I read Borne in less than a week. VanderMeer’s writing captivated me throughout. Reading Borne was like traveling to a foreign country, in which nothing was familiar and everything was a question mark. Every page felt like the unraveling of just the most basic of answers, tethered together by the beautiful burgeoning relationship between Rachel and Borne.
As the conflicts between Rachel, Borne, Wick, Mord, the Company, and the Magician arise and resolve, the novel asks cutting questions about the future of humanity, especially concerning our current environmental woes: if the world devolves into barren wastelands, what will we hold on to? Who will we turn to, and how will we cope? Will we grow to accept the strange and unfamiliar, keeping together our kindness and love? Or will we give in to savagery?

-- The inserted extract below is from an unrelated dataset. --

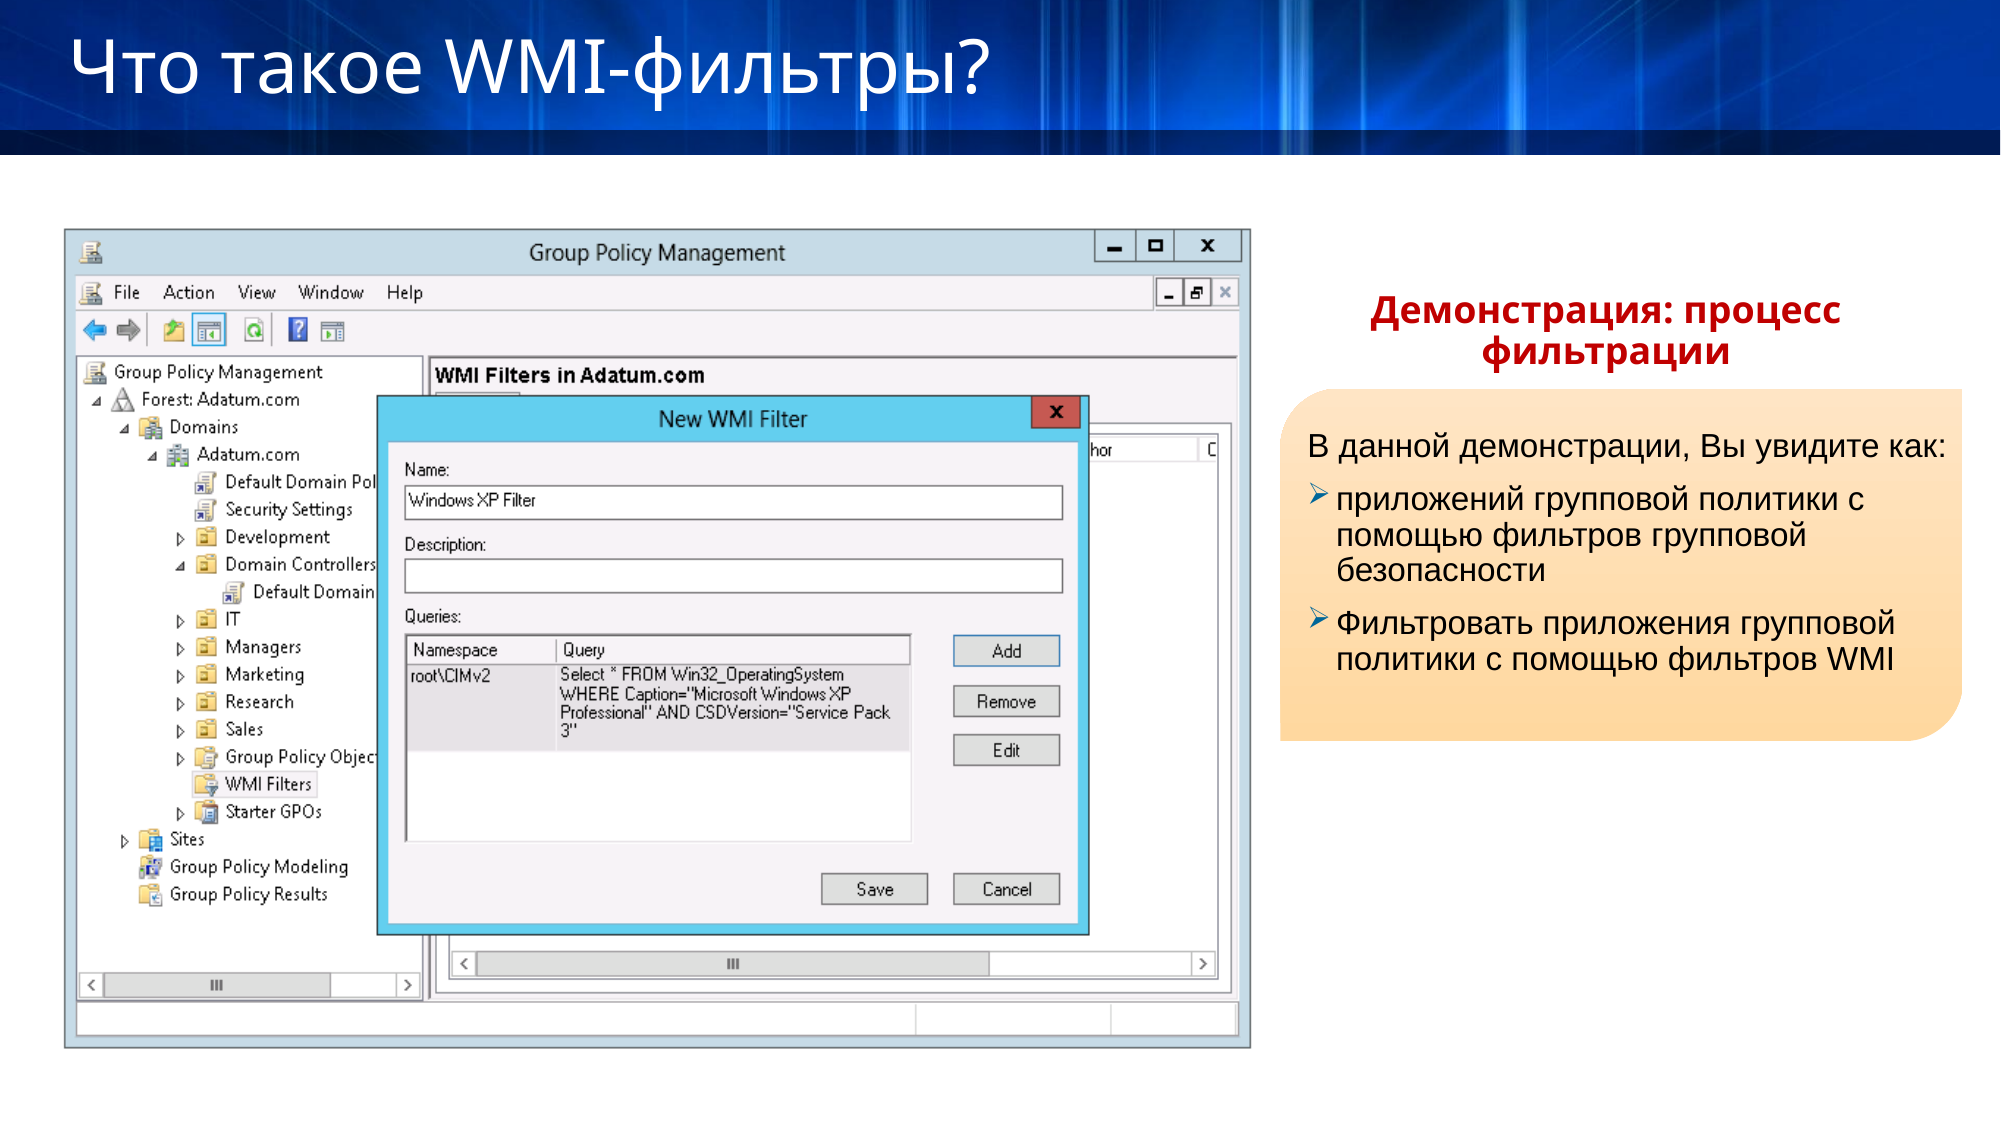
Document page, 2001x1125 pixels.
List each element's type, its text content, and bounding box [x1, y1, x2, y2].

As VanderMeer writes, “We all just want to be people, and none of us really know what that means.”
While Borne sounds bleak–is bleak–I felt surprisingly optimistic about the world after reading it. Even if the world gets much worse (which it often seems to be doing), there will still be things worth living for. As I think Borne reveals, it’s just a matter of climbing out of your hole of despair, reframing your perspective to encompass the larger context of the planet, and finding new forms of solidarity and community. The world will change, maybe even collapse, but so long as there are humans, we will find things to live for, and likely find ways to thrive.
With that said, Borne also serves as a warning against complicity in our own collapse:
“Once, it was different,” Rachel reflects at one point. “Once, people had homes and parents and went to schools. Cities existed within countries and those countries had leaders. Travel could be for adventure or recreation, not survival. But by the time I was grown up, the wider context was a sick joke. Incredible, how a slip could become a freefall and a freefall could become a hell where we lived on as ghosts in a haunted world.”
The world of Borne continues to nag at me–despite it’s improbable beings, it feels too close, too possible. We don’t want that world.
Now, is this novel flawless? No.
There was a slight lull in pace in the middle of the book. It lacks fast-paced action. It can feel morbid, although it somehow remains vigilant.
However, nobody should expect a perfect book, and with that in mind, this is one that I wholeheartedly recommend. Even if you might step away feeling briefly dejected, it’s worth your time.